Performative prediction, as introduced by Perdomo et al. (2020), is a framework for studying social prediction in which the data distribution itself changes in response to the deployment of a model. Existing work on optimizing accuracy in this setting hinges on two assumptions that are easily violated in practice: that the performative risk is convex over the deployed model, and that the mapping from the model to the data distribution is known to the model designer in advance. In this paper, we initiate the study of tractable performative prediction problems that do not require these assumptions. To tackle this more challenging setting, we develop a two-level zeroth-order optimization algorithm, where one level aims to compute the distribution map, and the other level reparameterizes the performative prediction objective as a function of the induced data distribution. Under mild conditions, this reparameterization allows us to transform the non-convex objective into a convex one and achieve provable regret guarantees. In particular, we provide a regret bound that is sublinear in the total number of performative samples taken and only polynomial in the dimension of the model parameter.
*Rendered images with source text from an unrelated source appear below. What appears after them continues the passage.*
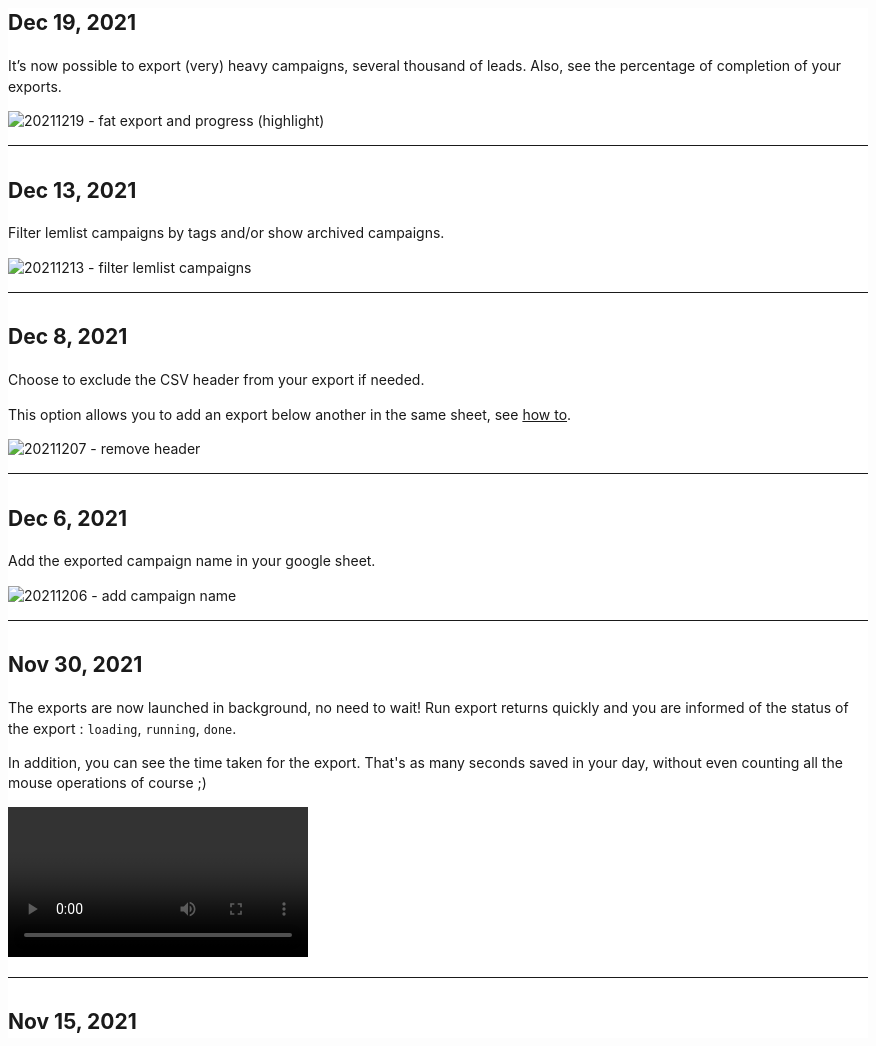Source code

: 
## Dec 19, 2021

It’s now possible to export (very) heavy campaigns, several thousand of leads. Also, see the percentage of completion of your exports.

![20211219 - fat export and progress (highlight)](https://user-images.githubusercontent.com/2499356/151619790-81854dc8-6e4e-47ad-abbc-41762be69d7e.jpg)

---

## Dec 13, 2021

Filter lemlist campaigns by tags and/or show archived campaigns.

![20211213 - filter lemlist campaigns](https://user-images.githubusercontent.com/2499356/151619834-594e3459-bc3a-4d59-a91c-f641c8b064cd.jpg)

---

## Dec 8, 2021

Choose to exclude the CSV header from your export if needed.

This option allows you to add an export below another in the same sheet, see [how to](https://lembot.com/blog/setup-your-google-sheets-for-lembot).

![20211207 - remove header](https://user-images.githubusercontent.com/2499356/151619917-ab280a95-6354-4ee3-9cdf-9b402db515f9.jpg)

---

## Dec 6, 2021

Add the exported campaign name in your google sheet.

![20211206 - add campaign name](https://user-images.githubusercontent.com/2499356/151620001-77768593-2aa4-4f15-aed4-989d4842fbdd.jpg)

---

## Nov 30, 2021

The exports are now launched in background, no need to wait! Run export returns quickly and you are informed of the status of the export : `loading`, `running`, `done`.

In addition, you can see the time taken for the export. That's as many seconds saved in your day, without even counting all the mouse operations of course ;)

![20211130 - run export in background](https://user-images.githubusercontent.com/2499356/151620051-58e57e06-4f21-4ebb-afe1-1f32ef55611e.mp4)

---

## Nov 15, 2021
翻译：表演性预测（Perdomo et al., 2020）是一个研究社会预测的框架，其中数据分布本身会随着模型的部署而发生改变。现有关于在此情境下优化准确性的工作依赖于两个在实践中容易违反的假设：表演性风险关于所部署模型是凸的，且从模型到数据分布的映射被模型设计者事先知晓。在本文中，我们开创性地研究不依赖这些假设的可解表演性预测问题。为处理这一更具挑战性的场景，我们开发了一种双层零阶优化算法，其中一层旨在计算分布映射，另一层则将表演性预测目标重参数化为诱导数据分布的函数。在温和条件下，这种重参数化使我们能够将非凸目标转化为凸目标，并获得可证明的遗憾保证。特别地，我们给出的遗憾界关于总表演性样本数量是次线性的，且仅关于模型参数维度呈多项式增长。